Translation to quantiles:
confidence_level = 0.90
lower_quantile = (1 - confidence_level) / 2 # 0.05
upper_quantile = 1 - (1 - confidence_level) / 2 # 0.95
The converter handles
confidence_level values as follows:
| Value | Bounds | Input schema | Output schema |
|---|---|---|---|
boolean
False |
None | None | None |
float
0.0 < x < 1.0 |
Static | None |
lower(<target>) and
upper(<target>) |
boolean
True |
Dynamic |
Optional
ci field
|
Optional
lower(<target>) and
upper(<target>) |
| string | Dynamic | Optional user-named field |
Optional
lower(<target>) and
upper(<target>) |
No bounds
Set
confidence_level to the
False boolean value:
pipeline.configure(confidence_level = False)
The converter does not generate any extra output fields.
The
scale parameter is functionally redundant in normal distribution models.
If the application does not need it, then delete the corresponding component from the model chain.
Expect the size of the PMML document to be cut in half and, consequently, its scoring throughput to double.
Static bounds
Set
confidence_level to a float value between
0 and
1 (probability):
pipeline.configure(confidence_level = 0.90)
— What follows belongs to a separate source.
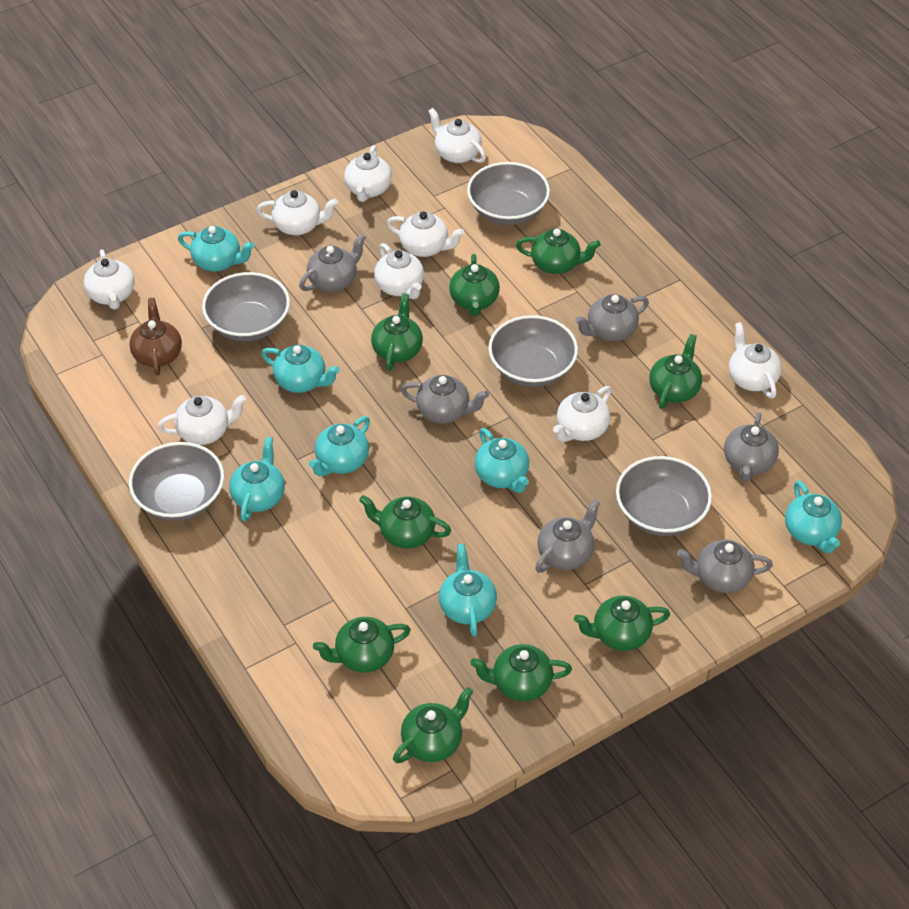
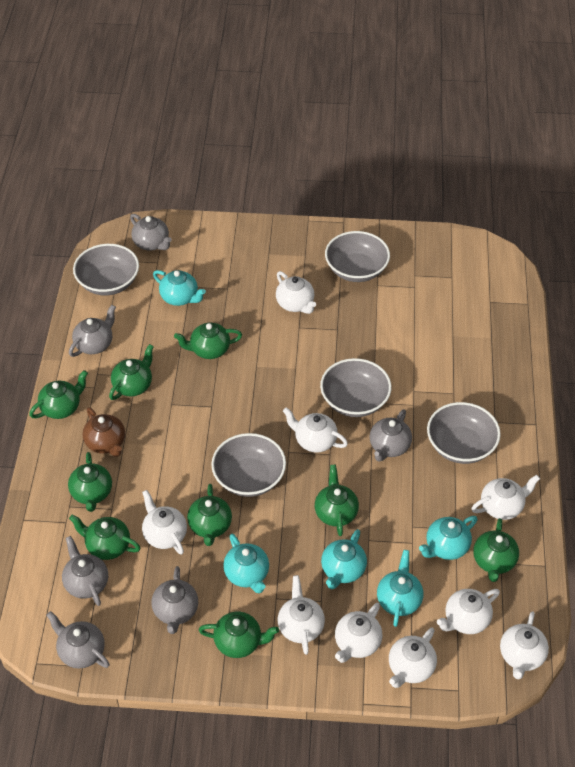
turquoise teapot: [178,226,254,272] [229,437,285,522] [261,345,340,393] [309,416,370,476] [439,544,497,637] [475,428,529,493] [785,481,842,553] = 7 -> [153,270,206,306] [223,534,269,593] [321,529,367,589] [377,550,423,627] [419,516,478,560] = 5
sklearn2pmml(pipeline, "NGBoostPipeline-static.pmml")
The converter hard-codes this value into critical z-value calculations.
The model always outputs valid
lower(<target>) and
upper(<target>) values.
Dynamic bounds
Set
confidence_level to the
True boolean value, or a non-empty string value.
In fact, setting
True is equivalent to setting
"ci":
pipeline.configure(confidence_level = "ci")
sklearn2pmml(pipeline, "NGBoostPipeline-dynamic.pmml")
The converter generates a
DataField element with that name, and references it in all critical z-value calculations.
The bounds respond dynamically to the confidence level value in model scoring arguments.
The model outputs missing
lower(<target>) and
upper(<target>) values if the input is missing.
Scoring with dynamic bounds:
from jpmml_evaluator import make_evaluator
evaluator = make_evaluator("NGBoostPipeline-dynamic.pmml") \
.verify()
pmml_X = X.copy()
# Same coverage for all samples
pmml_X["ci"] = 0.90
pmml_y = evaluator.evaluateAll(pmml_X)
print(pmml_y)
Applications that need even more dynamism should fall back to exporting distribution parameters. This allows reconstructing distribution instances locally, with full flexibility for querying and calculations.